When COVID-19 ruins your “perfect” strategic plan

While your company awaits a return to business as usual, should your leadership be thinking about revisiting its strategy? Does the current pandemic mean that you should start the process all over again?

To say that the coronavirus has disrupted business is an understatement.

Even if you are still operating at this time of lockdowns and curfews, you are probably doing so under duress. Nevertheless, you must look ahead.

At some point in the future, employees will have returned to their jobs, continuing to work in the old way. However, it would be a mistake to put your effort into “returning things to normal.” Chances are, there is a new normal and you should adjust to it, rather than seek to drag your business back to an obsolete state.

For example, take the case of an owner of a funeral parlour in New York City. As an essential service, the company has not closed down. In fact, like many morticians who are willing to deal with COVID casualties, the owner is overwhelmed by the volume of deceased persons being brought in.

While this could be treated as a windfall, the long-term question is “What does this mean for business?” In other words, is there an assumption that needs to be re-examined now that funerals are being conducted so quickly, in small groups, without a service, in large numbers?

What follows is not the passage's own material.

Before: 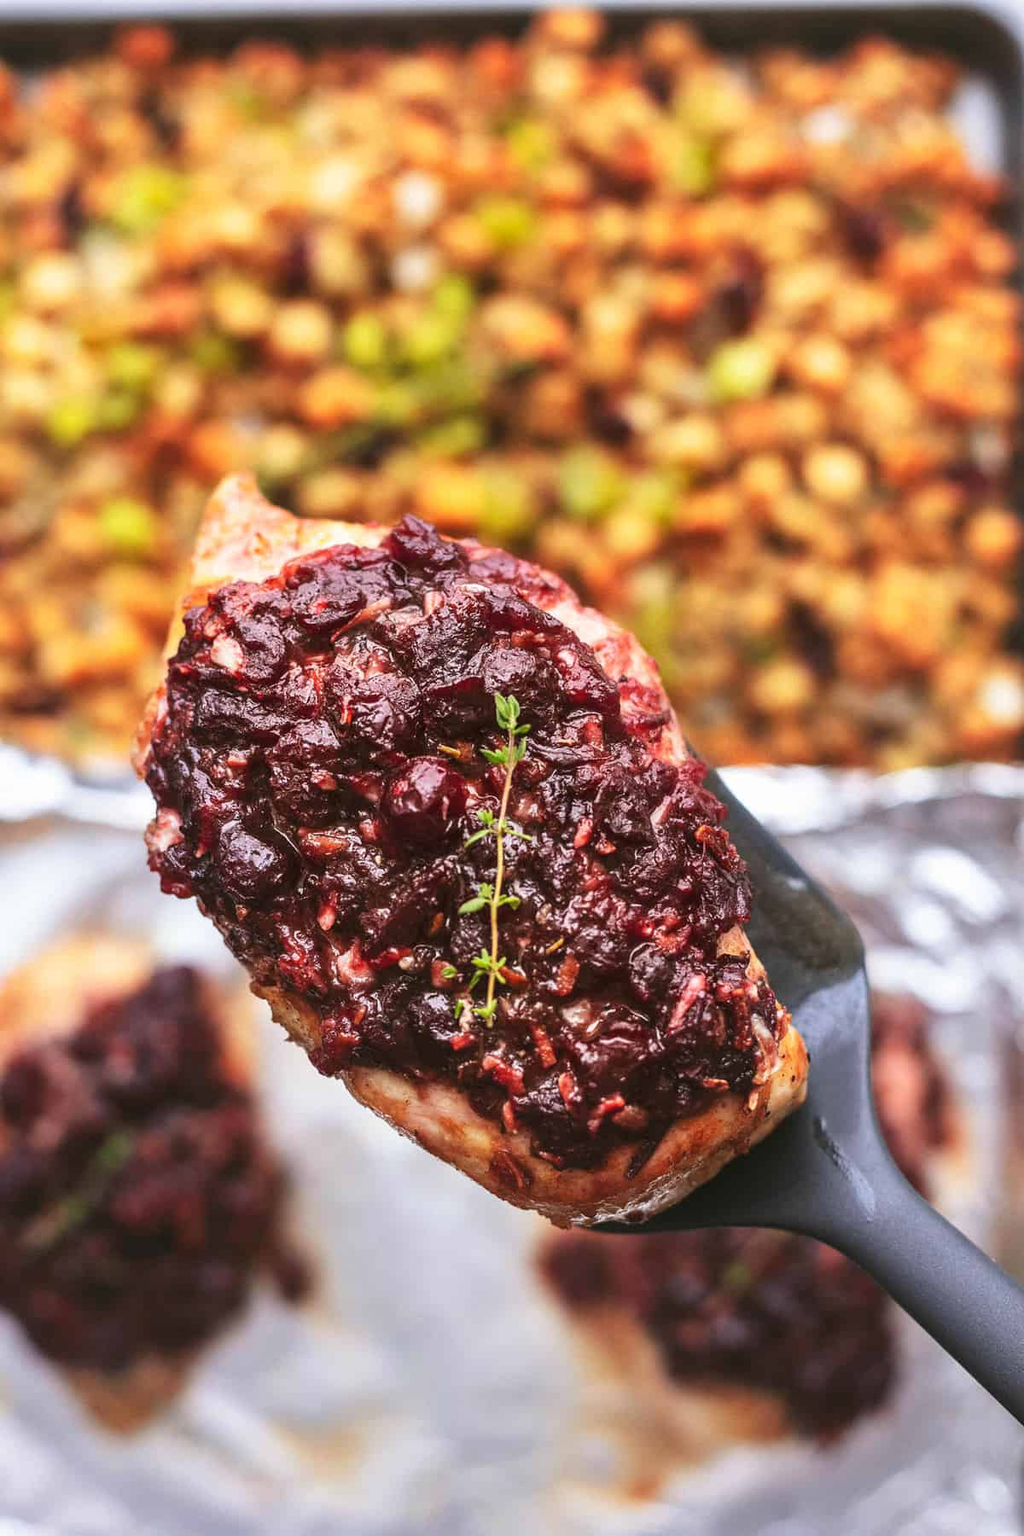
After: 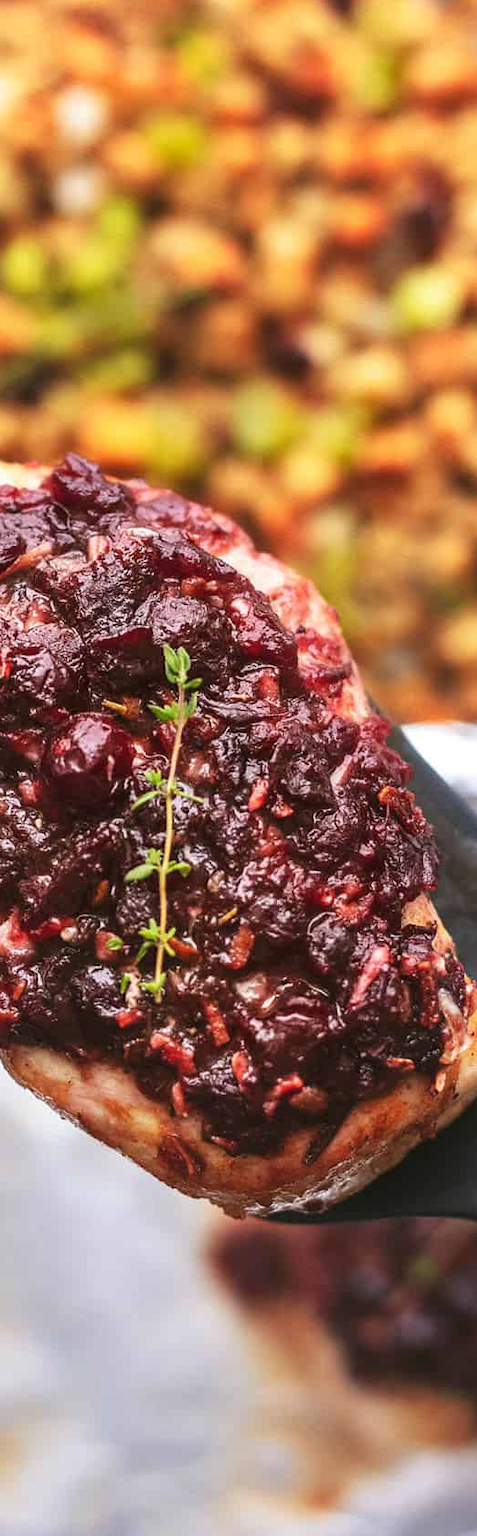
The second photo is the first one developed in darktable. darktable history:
tone equalizer: mask exposure compensation -0.509 EV
crop: left 33.43%, top 5.993%, right 22.848%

Like this company, it might be time for your team to re-examine the assumptions behind its strategic plan. Here are three steps for engaging your executives and board members.

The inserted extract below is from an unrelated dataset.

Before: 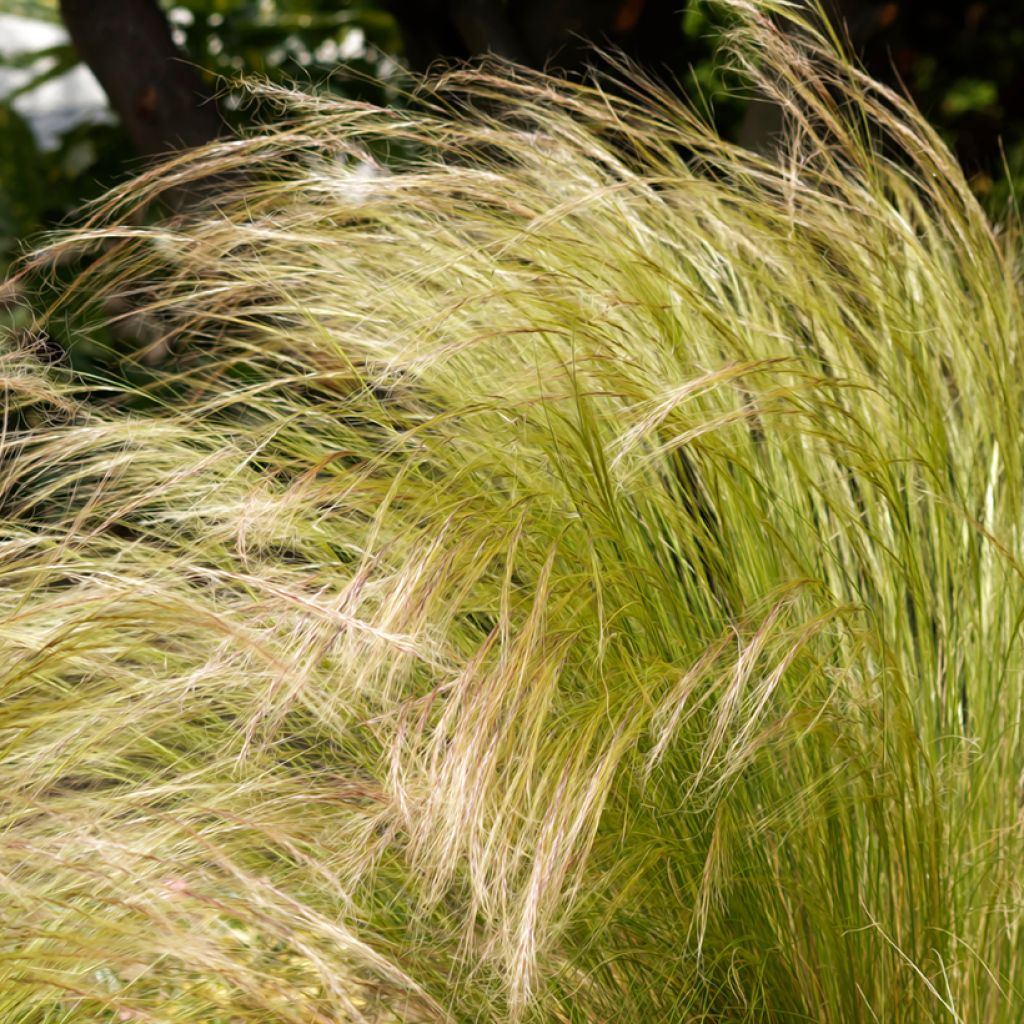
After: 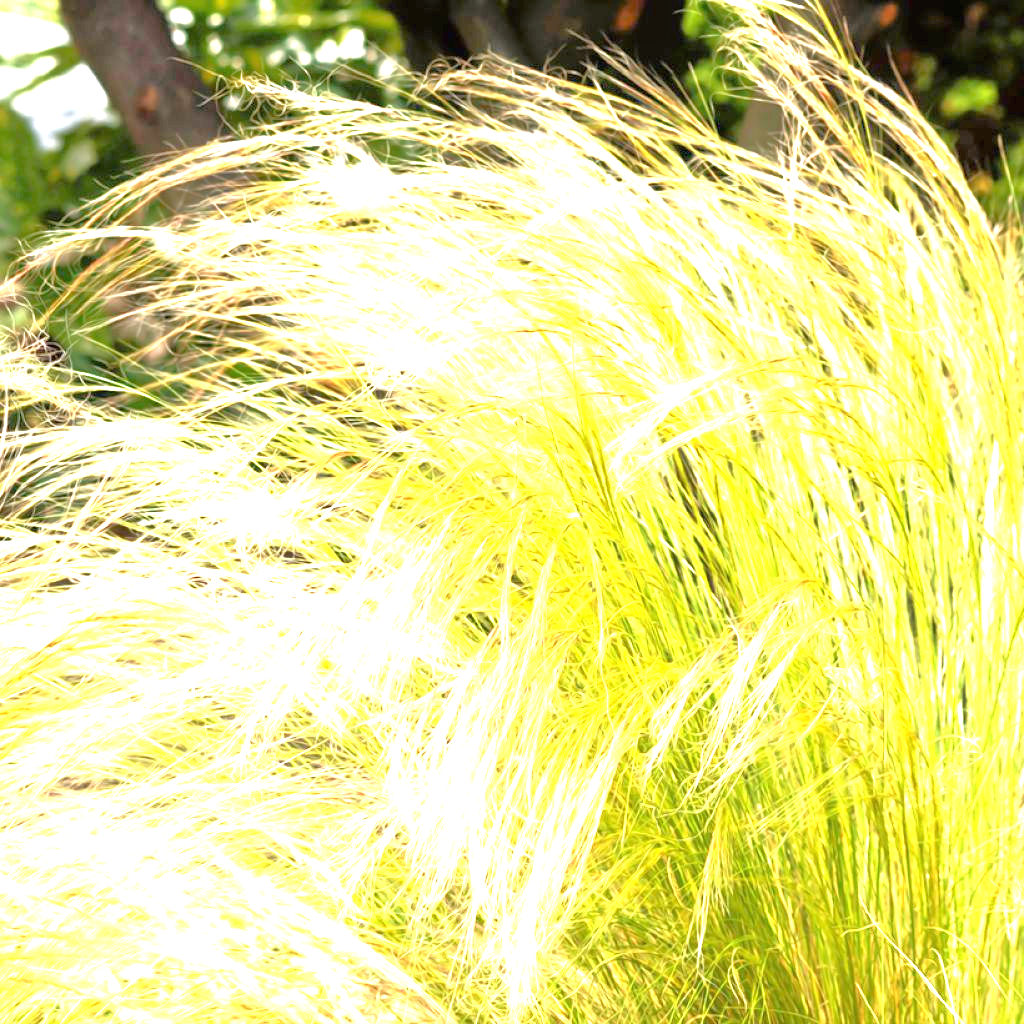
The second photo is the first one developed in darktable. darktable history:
tone equalizer: -7 EV 0.15 EV, -6 EV 0.6 EV, -5 EV 1.15 EV, -4 EV 1.33 EV, -3 EV 1.15 EV, -2 EV 0.6 EV, -1 EV 0.15 EV, mask exposure compensation -0.5 EV
exposure: black level correction 0, exposure 2.327 EV, compensate exposure bias true, compensate highlight preservation false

Part 1 – Enumerate the Disruptions 
Start by making a list of the most obvious changes. When the big-ticket items are out of the way, look for the ones that are harder to see but may be just as important.

One method is to begin with a single pronounced item but then ask “Why” to determine the reasons things have changed. Then repeat the process asking “Why?” five more times, until no more answers can be found.
Leave room to add other big items as you continue, but pull them together into new strategic themes before the next step.

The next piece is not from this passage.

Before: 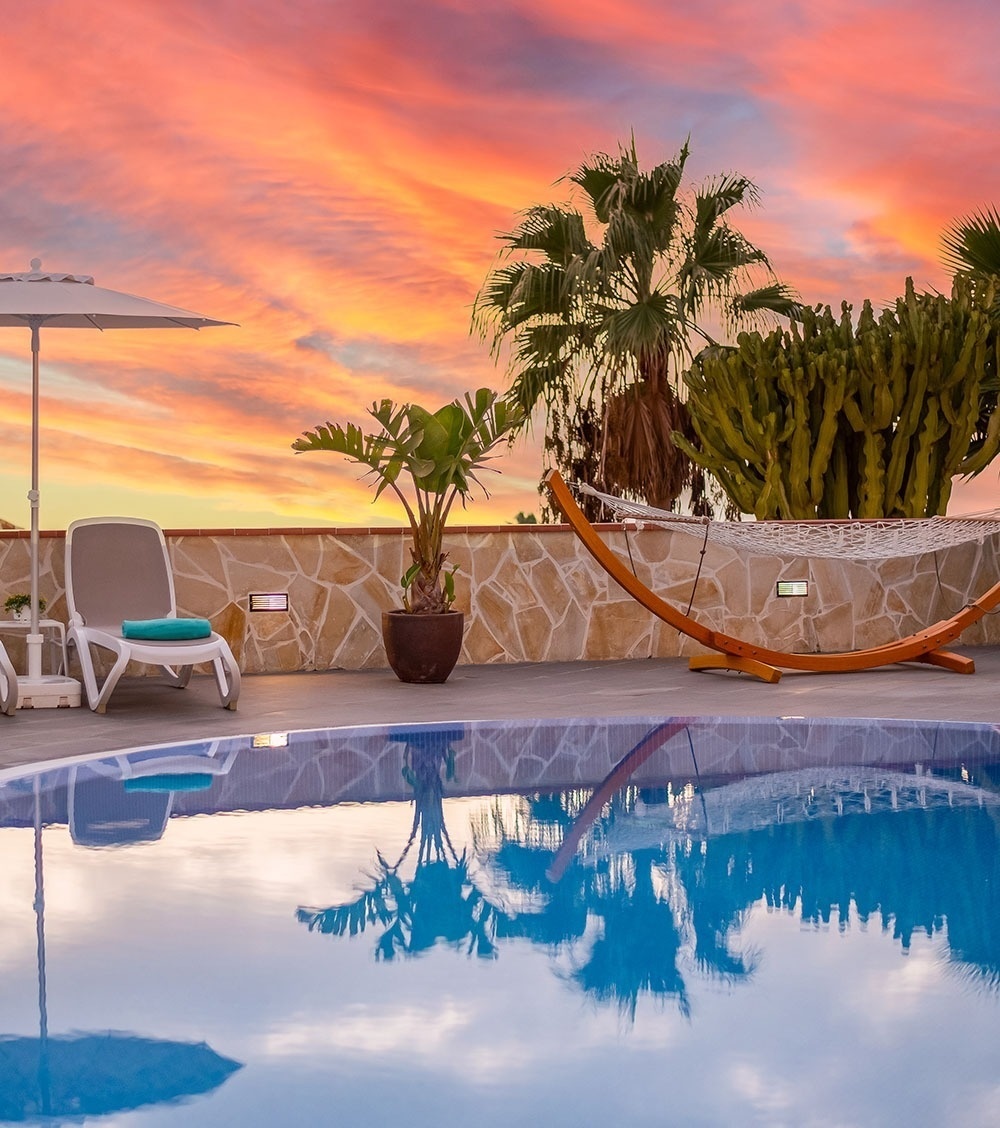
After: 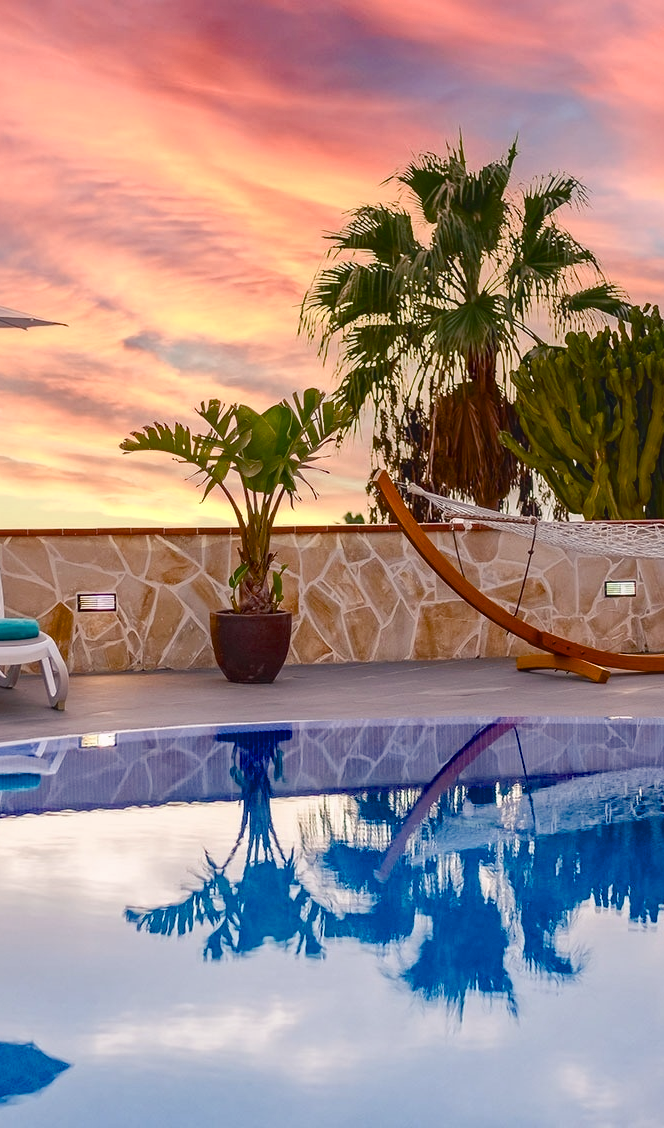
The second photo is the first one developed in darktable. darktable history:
crop: left 17.21%, right 16.329%
color balance rgb: shadows lift › chroma 7.312%, shadows lift › hue 244.65°, global offset › luminance 0.481%, perceptual saturation grading › global saturation 20%, perceptual saturation grading › highlights -50.032%, perceptual saturation grading › shadows 30.454%, global vibrance 10.513%, saturation formula JzAzBz (2021)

Part 2 – Tear-down the Old Plan
Here, you are looking for concrete reasons why the current plan won’t work. Use the results of the prior exercise if needed, but in this phase you should be ruthless. Identify the assumptions (unstated or unimagined) which have been violated by the new normal.

At this moment, you need to bring your team to a consensus point of view regarding the plan’s gaps, seeking to go as deep as possible into long-term changes. For example, have your customers come to expect a higher standard that you never predicted? Has a new technology been introduced that you simply can no longer ignore? Have you fallen behind a nimble competitor?

Part 3 Assess the Plan’s Viability
In this final step, you decide whether or not the current plan needs to be changed and to what degree.

In some cases, your plan may have anticipated the disruptions which are underway as a result of COVID-19. For example, perhaps you contemplated that within five years you would be delivering service to customers remotely using a tool like Zoom or WhatsApp.

Now, you realize, you need to do so immediately just to keep up.

Or, you may have learned that the time horizon on your old plan was too short – a common occurrence. The changes that you see happening in the next year are so dramatic, they render your plan obsolete. A brand new, long-term destination is needed.

However you assess your current strategy, the final step is to conduct a joint activity to bring it up to date. This may mean starting from ground zero.

If you believe you can escape this kind of re-examination or leave it up to the CEO or Chair to do it alone, think again. Consider that this global disruption might be the single most impactful event in your lifetime.

The fact is, some assumptions in your industry have been unfrozen. Consequently, your firm has the chance to stick a wedge into a sliver of opportunity and turn it into a crack that will never be closed. If you move quickly, you can be the first (and only) company to capitalize.

The only difference is that these things usually happen slowly, over a decade or more. Now, for a change, they are happening with lightning speed.